A day in the life of Adel Taarabt

Adel, is enjoying a cup of coffee in his kitchen. When suddenly, chaos! The very fabric of space and time is ripped open, resulting with a small and rather polite worm hole appearing before his eyes.

'Hello Adel', the worm hole greeted the ex-Moroccan international with a smile.

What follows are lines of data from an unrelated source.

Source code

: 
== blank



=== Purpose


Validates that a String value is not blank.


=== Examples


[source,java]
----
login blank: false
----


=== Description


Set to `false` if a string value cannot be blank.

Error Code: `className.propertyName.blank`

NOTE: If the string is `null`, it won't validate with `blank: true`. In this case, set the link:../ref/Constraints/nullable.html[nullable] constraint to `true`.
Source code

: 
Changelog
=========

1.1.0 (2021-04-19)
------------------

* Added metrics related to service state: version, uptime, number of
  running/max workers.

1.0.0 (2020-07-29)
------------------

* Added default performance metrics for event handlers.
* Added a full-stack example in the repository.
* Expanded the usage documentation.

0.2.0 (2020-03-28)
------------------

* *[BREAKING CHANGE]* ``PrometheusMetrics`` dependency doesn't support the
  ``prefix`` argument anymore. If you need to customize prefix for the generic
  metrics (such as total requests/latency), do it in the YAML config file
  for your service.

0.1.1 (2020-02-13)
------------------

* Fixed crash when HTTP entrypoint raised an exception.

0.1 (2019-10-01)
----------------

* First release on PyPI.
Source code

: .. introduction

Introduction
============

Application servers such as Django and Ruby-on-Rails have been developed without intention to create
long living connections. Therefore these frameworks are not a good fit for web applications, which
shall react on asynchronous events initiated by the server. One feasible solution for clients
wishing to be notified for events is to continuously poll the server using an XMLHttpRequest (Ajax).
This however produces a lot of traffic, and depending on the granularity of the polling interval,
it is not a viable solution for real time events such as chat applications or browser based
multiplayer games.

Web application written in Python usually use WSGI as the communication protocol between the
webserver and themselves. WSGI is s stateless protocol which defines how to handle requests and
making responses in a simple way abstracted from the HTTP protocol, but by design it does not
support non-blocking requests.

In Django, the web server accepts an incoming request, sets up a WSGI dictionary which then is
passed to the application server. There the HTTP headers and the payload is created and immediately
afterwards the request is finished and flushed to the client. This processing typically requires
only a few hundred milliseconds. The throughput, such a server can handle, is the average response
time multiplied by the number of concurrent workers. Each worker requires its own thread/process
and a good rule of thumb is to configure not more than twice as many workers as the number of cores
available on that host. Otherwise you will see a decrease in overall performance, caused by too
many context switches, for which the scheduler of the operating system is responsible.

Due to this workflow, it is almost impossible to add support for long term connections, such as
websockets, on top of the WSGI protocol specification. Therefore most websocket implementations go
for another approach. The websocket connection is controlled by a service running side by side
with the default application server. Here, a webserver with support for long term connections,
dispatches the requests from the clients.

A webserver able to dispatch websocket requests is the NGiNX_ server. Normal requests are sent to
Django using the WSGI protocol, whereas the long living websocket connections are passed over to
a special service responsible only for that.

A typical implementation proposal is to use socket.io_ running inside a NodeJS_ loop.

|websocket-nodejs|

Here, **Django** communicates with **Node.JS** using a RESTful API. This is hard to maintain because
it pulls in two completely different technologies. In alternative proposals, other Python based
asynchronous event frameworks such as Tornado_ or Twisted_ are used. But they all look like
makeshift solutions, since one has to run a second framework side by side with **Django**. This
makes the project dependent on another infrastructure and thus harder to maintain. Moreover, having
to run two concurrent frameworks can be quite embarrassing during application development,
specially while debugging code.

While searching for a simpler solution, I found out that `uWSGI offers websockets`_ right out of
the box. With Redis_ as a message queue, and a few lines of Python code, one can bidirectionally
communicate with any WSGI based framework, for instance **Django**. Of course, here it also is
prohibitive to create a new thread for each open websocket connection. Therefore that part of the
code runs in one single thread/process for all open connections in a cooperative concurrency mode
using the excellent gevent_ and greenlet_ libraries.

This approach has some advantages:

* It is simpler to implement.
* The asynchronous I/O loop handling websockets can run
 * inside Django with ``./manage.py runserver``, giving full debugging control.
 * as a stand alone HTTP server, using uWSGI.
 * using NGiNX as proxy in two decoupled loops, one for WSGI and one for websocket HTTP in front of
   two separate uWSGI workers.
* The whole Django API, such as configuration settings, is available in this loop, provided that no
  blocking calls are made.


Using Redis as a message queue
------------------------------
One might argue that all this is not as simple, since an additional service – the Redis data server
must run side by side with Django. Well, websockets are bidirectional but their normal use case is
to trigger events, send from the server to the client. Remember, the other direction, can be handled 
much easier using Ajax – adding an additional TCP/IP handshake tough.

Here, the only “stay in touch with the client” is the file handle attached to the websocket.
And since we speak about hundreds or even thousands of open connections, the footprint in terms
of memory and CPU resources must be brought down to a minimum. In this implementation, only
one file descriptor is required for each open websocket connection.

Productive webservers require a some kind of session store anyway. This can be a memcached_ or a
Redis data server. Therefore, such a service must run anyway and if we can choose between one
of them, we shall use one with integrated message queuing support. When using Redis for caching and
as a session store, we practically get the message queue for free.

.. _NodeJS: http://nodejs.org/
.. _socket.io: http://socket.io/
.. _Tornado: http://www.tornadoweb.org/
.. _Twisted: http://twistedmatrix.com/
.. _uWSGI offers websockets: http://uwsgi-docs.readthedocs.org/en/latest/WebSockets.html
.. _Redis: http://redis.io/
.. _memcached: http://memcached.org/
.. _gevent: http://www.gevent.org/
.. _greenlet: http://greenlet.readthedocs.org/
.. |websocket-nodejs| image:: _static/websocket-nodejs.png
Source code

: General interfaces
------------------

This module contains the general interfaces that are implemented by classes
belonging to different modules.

Adel: "What in the f**k is this sh*t? I already have an agent. Get out of my home"
Worm hole: "I'm here to offer you what you deserve"
Adel: "Adel is not interested in anything a hypothetical topological feature of space-time has to say"
Worm hole: "Oh, sorry, I thought you were…Is Adel home?"
Adel: "Of course he is. Adel is standing in front of you, idiot"
Worm hole: "Where? Oh, I see. First person"
Adel: "You are wasting Adel's time. Leave"
Worm hole: "No, no I'm not wasting your time. You deserve so much more than this. Than QPR"
Adel: "Hold on a minute, Jose…Jose is that you?"
Worm hole: "I am not Jose. I have trancended the infinite layers of the mult-verse to visit you today. I'm here to gift you something special Adel. 1970. The World Cup final between the boys from Brazil and Italy. A spectacle befitting a player of your undoubted quality. I can take you back in time, Adel, and replace Pele with you"
Adel: "Replace?"
Worm hole: "Yes, replace. You will be Pele, but you will define the final and his legacy with your own two feet and footballing brain. Adel Taarabt in the body of Pele with the ability of Adel Taarabt. How does that sound?"
Adel: "It sounds like the same Adel in blue and white hoop colours every weekend, but in Mexico instead of West London. Okay. Why not? I was only going to spend the day looking at myself in the mirror. I can do that when I get back. Do they have mirrors back in the 70s? So then, do I jump?"
Worm hole: "Yes, jump into me. And you will be transported onto the pitch in 1970 Mexico City, in full kit"

And so Adel takes the leap of faith, after finishing his cup of coffee, and jumps into the worm hole with the minimum of fuss.

1970. The World Cup Final. Brazil v Italy. Mexico City.

Rivelino: What the…?
Gérson: I don't get it.
Jarizinho: This is ridiculous.
Carlos Alberto: I do not believe my eyes.

Commentator: Unbelievable scenes in the World Cup final. I can't quite fathom this. Pele has stripped off his yellow jersey and thrown it to the ground after screaming abuse at Mário Zagallo and proceeding to push him over. Just ten minutes into the game and Pele - who has been shocking, just shocking and abjectly woeful - has gestured abuse to his team-mates and the fans and has sensationally walked off the field of play in protest screaming 'I quit, I quit' in what can only be described as a very public melt-down. The Italians are unsure where to look. I'm unsure where to look. This is so out of character. It's embarrassing to watch.

All this madness began after Pele attempted to dribble through and around his own team-mates with the Italians looking on in amazement, and then had the ball abruptly taken off his feet by Jarizinho which resulted with Pele slapping him across the face. This is quite an incredible start to the World Cup final.

And it's a red card for Pele. The ref has seen enough!

Oh dear God, he's now urinating on the dug-out in retaliation to the card. Extraordinary!

Later that day, back in 2010...

Worm hole: "That went well"
Adel: "Please. No more Sunday League football, okay?"